Would you output all the entries below without altering a word?

Dataset excerpts
============================================================

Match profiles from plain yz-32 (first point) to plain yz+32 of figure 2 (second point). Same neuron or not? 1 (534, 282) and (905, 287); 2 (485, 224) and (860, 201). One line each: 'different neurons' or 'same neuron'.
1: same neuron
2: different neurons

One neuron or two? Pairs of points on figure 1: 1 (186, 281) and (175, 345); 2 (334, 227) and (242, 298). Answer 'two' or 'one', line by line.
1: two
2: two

============================================================

→ **Reply to the exercise**:
Match profiles from plain yz-32 (first point) to plain yz+32 of figure 2 (second point). Same neuron or not? 1 (534, 282) and (905, 287); 2 (485, 224) and (860, 201). One line each: 'different neurons' or 'same neuron'.
1: same neuron
2: different neurons

One neuron or two? Pairs of points on figure 1: 1 (186, 281) and (175, 345); 2 (334, 227) and (242, 298). Answer 'two' or 'one', line by line.
1: two
2: two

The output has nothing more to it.